Even though activities are fairly divided during each season, GHS has changed the way many students’ view high school through the movies. Another perspective announced itself from a fine arts kid, but this one was more positive.
“Every group thinks they’re better than another group,” senior Caleb Jones said. “It’s just pride in what you do, and I feel like the more into it you are, the more pride you feel. At least in Gretna, there’s a lot of opportunities for a blend of different groups and different activities. In One Act, all those football boys constantly try out. It’s stuff like that that I feel, like, makes Gretna more united as a culture, but it’s still not perfect. No school will be perfect.”
Perhaps Jones was a “lucky one” and got to live a semi-perfect high school experience, for he has also seen that not all of his fellow band members are treated the same way he is. In fact, he said, most of his fine arts peers do not get as close to talking to the “top dogs” of the high school.
“I feel like the football guys have come up to me a lot more because of my role in the band,” Jones said. “I’m a lot more engaged in the student section and in the crowd because I’m a lot closer and I do a lot less of the actual activity. During the season, I would constantly be over by the student section talking to the group of dudes. I feel like in some of my classes, those sorts of kids talk, maybe not to a lot of other band kids, but they are a lot more actively engaging at least with me.”
The thought of social standing is a hard topic in any high school environment, but there is another not-so-balanced “untouchable” topic that remains to be an unspoken rule within these walls. The “rule” of only dating if the grades touch, meaning no relationships involving huge grade gaps. An article by Psychology Today states, “Curious outsiders are quick to judge when they see a wide age gap between two romantic partners. In a world in which many social norms are often unspoken, reports of what is socially acceptable at times is too stringent, but most often it appears too lenient. Condoning age pairings with which most people are not comfortable.” The thoughts regarding this topic are frequently on the negative side, especially in high school.

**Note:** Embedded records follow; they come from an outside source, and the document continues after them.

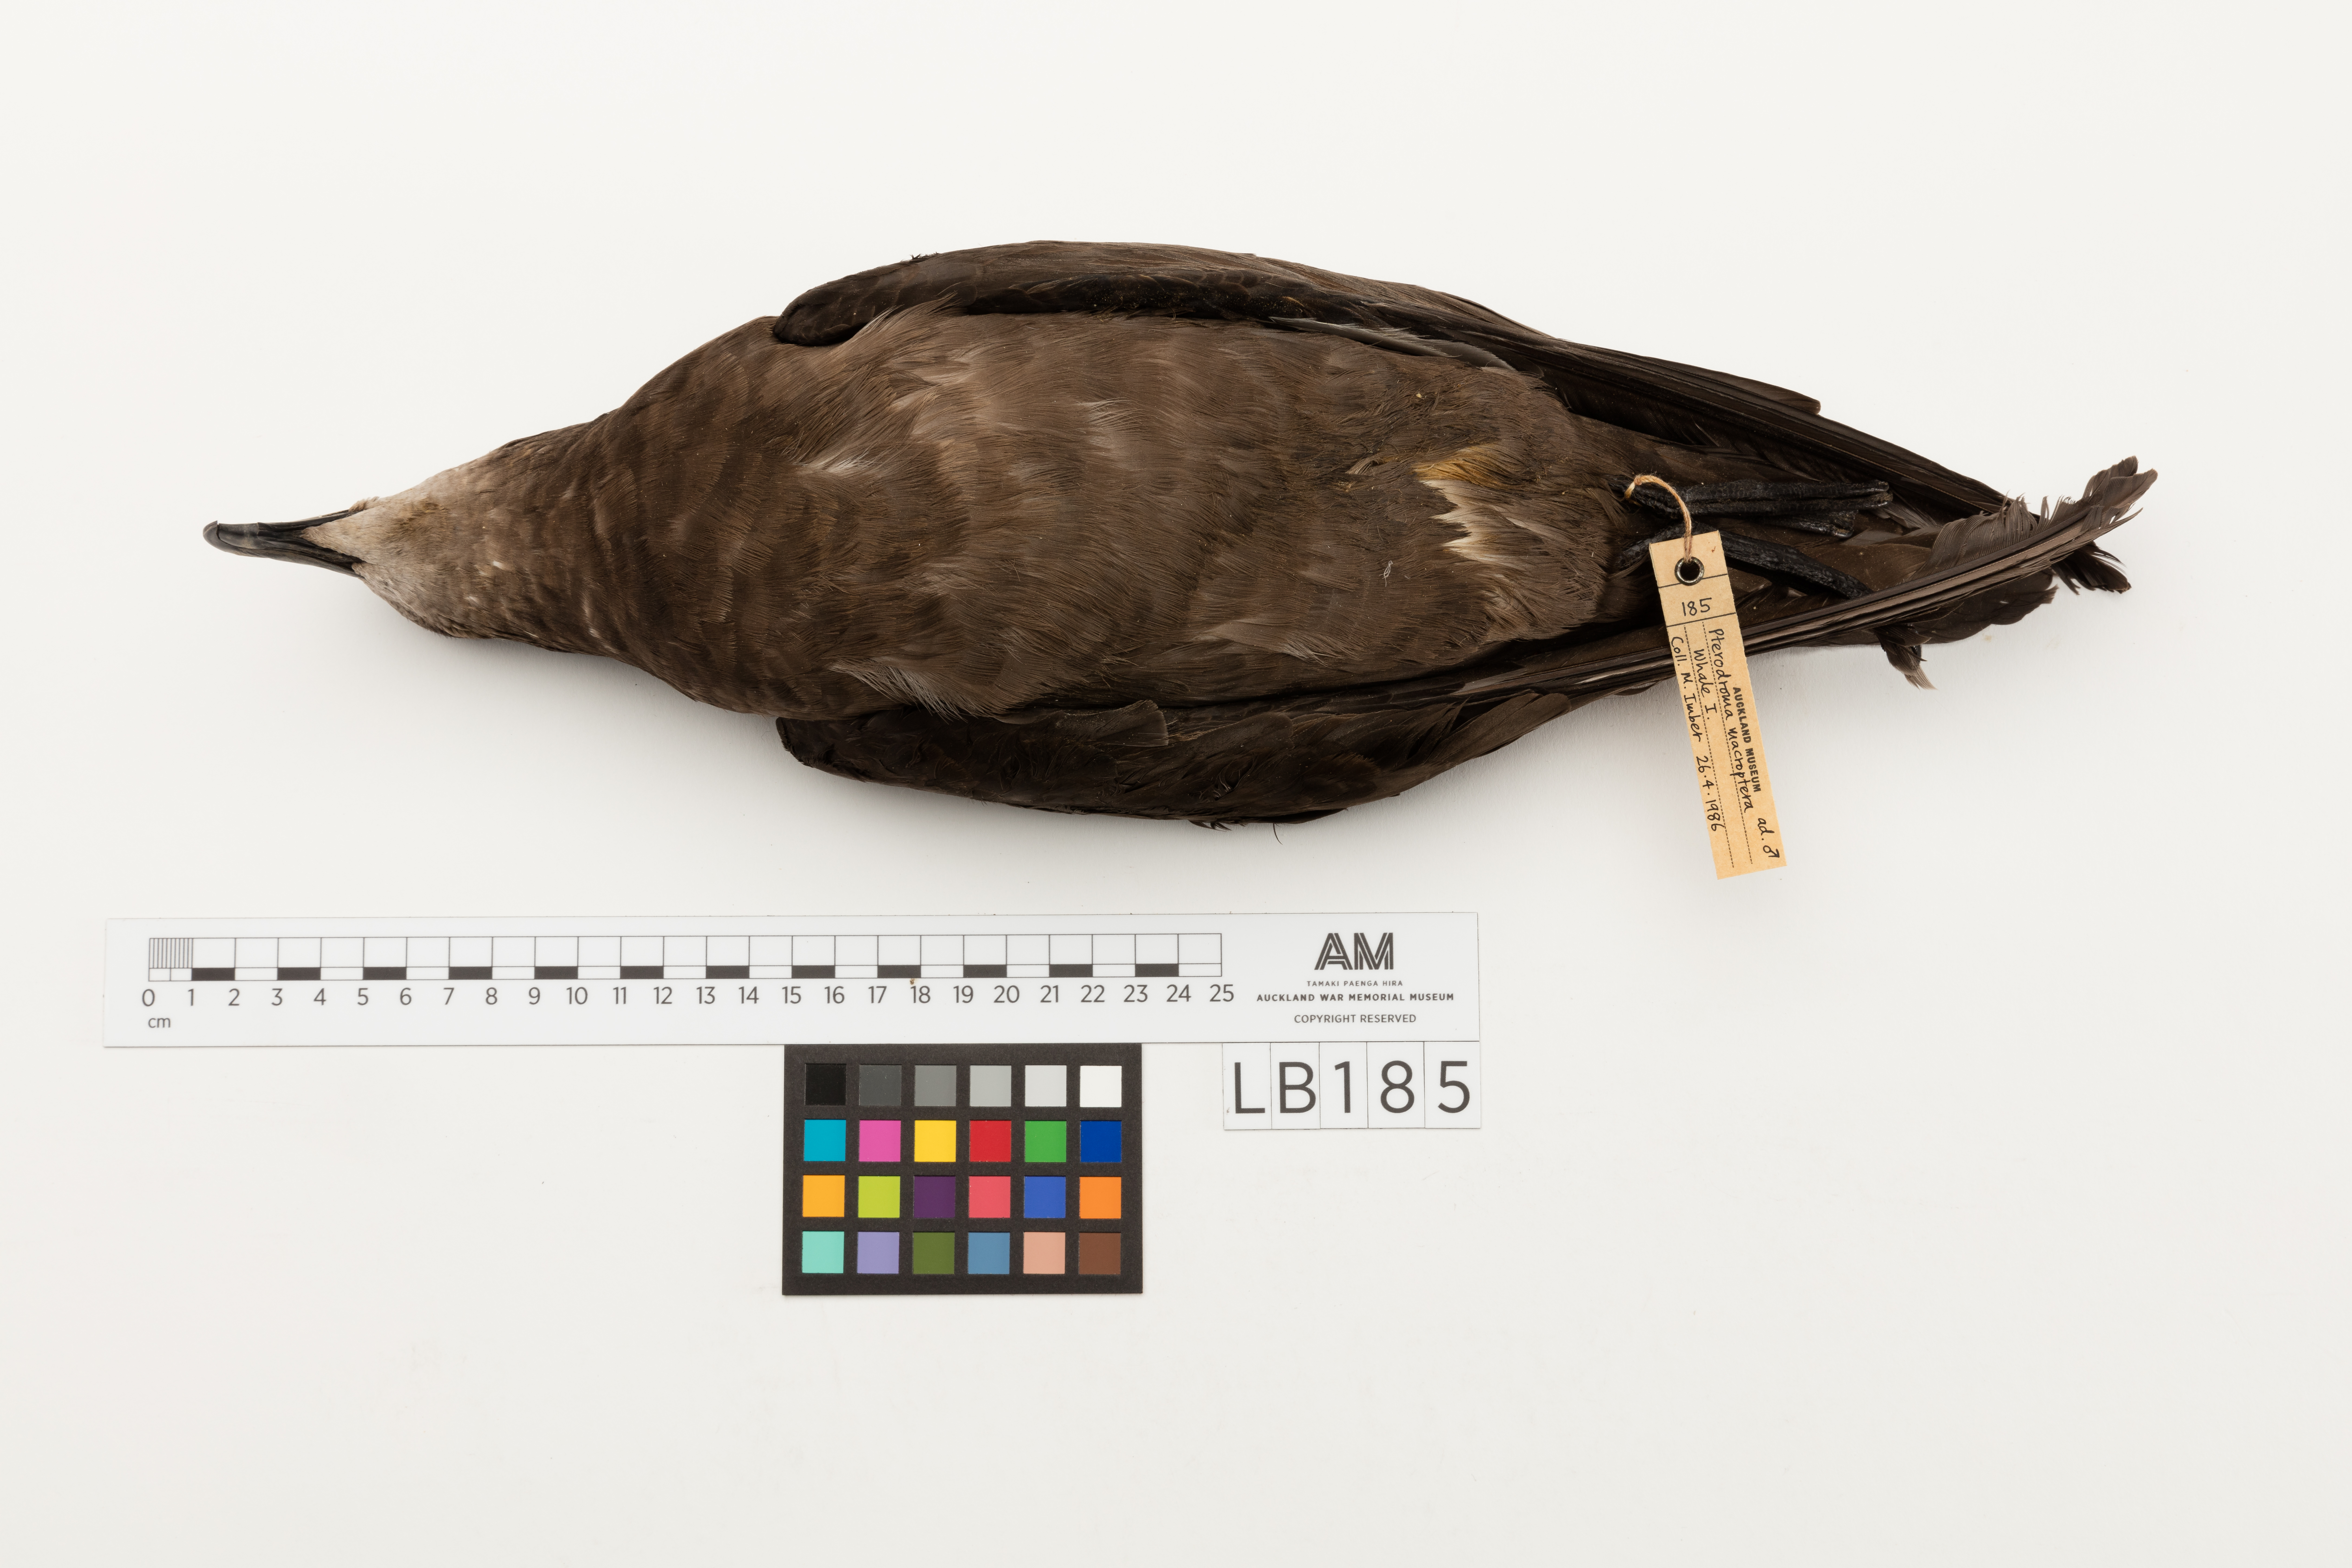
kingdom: Animalia
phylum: Chordata
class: Aves
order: Procellariiformes
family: Procellariidae
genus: Pterodroma
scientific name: Pterodroma macroptera
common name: Great-winged petrel
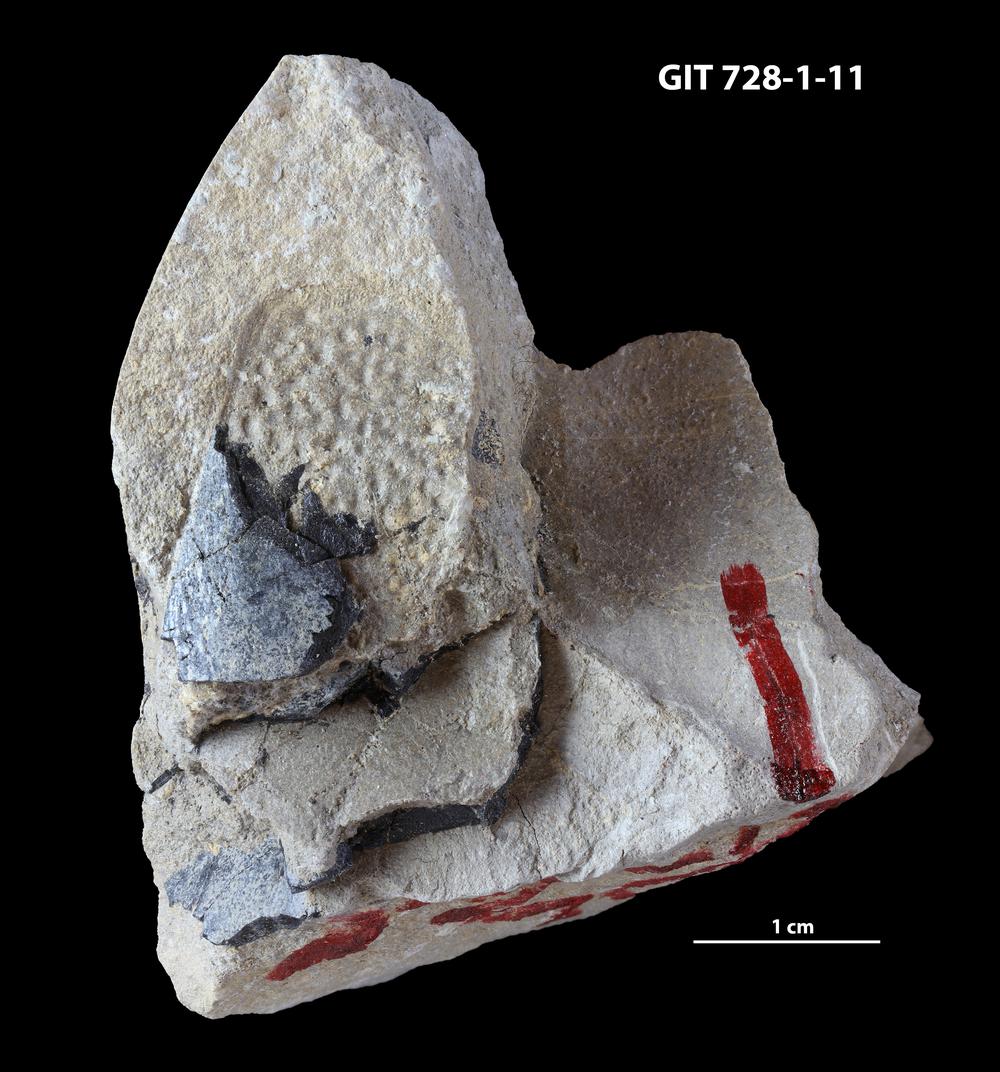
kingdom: Animalia
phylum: Chordata
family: Coccosteidae
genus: Watsonosteus
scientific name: Watsonosteus
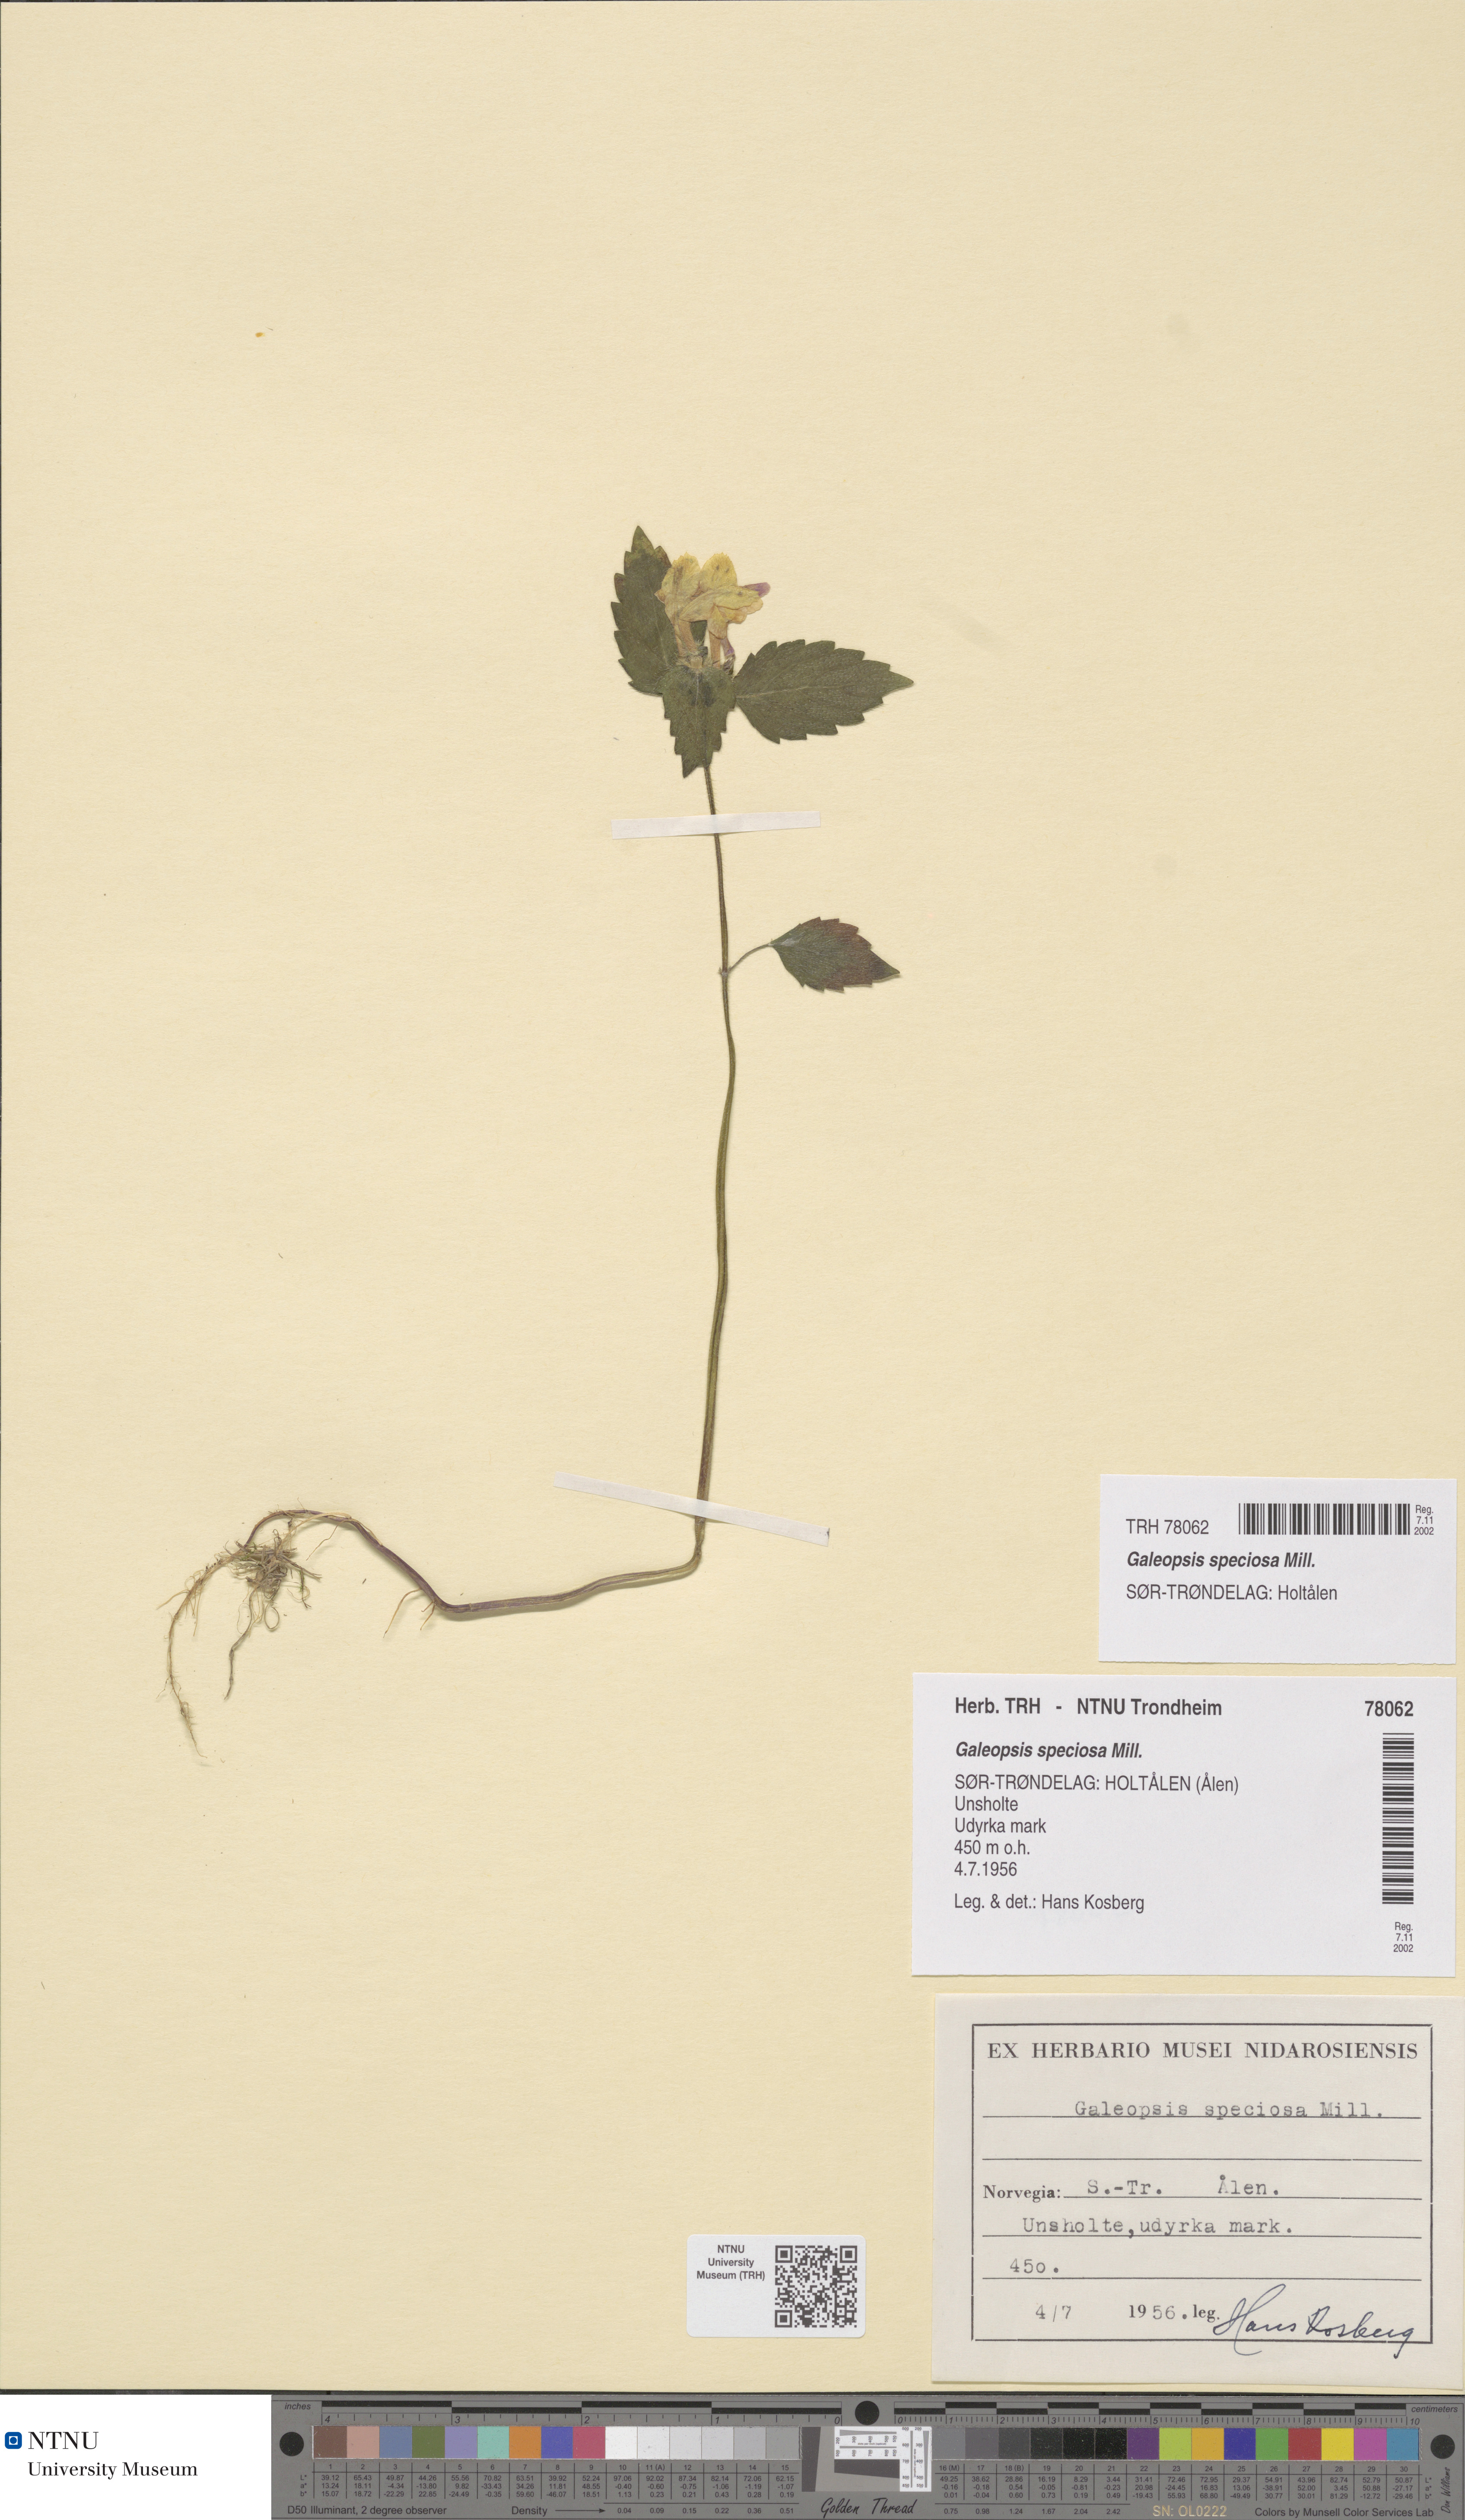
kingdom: Plantae
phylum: Tracheophyta
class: Magnoliopsida
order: Lamiales
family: Lamiaceae
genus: Galeopsis
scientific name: Galeopsis speciosa
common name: Large-flowered hemp-nettle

“I think if the grades don’t touch neither do you,” Ochsner said. “These four years are a ton of maturing and growth, not just as a person but mentally. If you look at the brain of a 14-year-old versus the brain of an 18-year-old, huge huge maturity gap. Because of the hierarchy of high school, freshmen are immediately at the bottom of that hierarchy and seniors at the top. There’s a bit of a power imbalance there, especially when an impressionable mind has the opportunity to be accepted, dating older is like a gateway into that. The years feel wider than if you were both in college or both adults in the real world, but right now it is because of that maturity.”
There is no real answer to the idea of a “high school hierarchy” in Gretna due to the fact that we are not part of the stereotypical 2000’s movie that most schools are compared to. Instead, GHS has been able to create a sort of bond between the students. Bullying is hardly noticeable from the outside point of view, but there are kids within this building who continue to struggle with it. Cliques, social standings, what is acceptable to the masses and the affairs that are “untouchable” will forever stand. I guess it is just up to the “card” to break those barriers, for just as a deck would not be complete without one, neither would high school. Society will always be out there, but that does not mean that high school has to be society.
“It’s really hard to be who you truly are in high school or even explore who you are in high school because everyone wants you to fit into a box,” Dr. Hansen said. “It’s just the way society works. Society wants to be able to fit you into certain boxes, but people aren’t fitting into those boxes anymore.”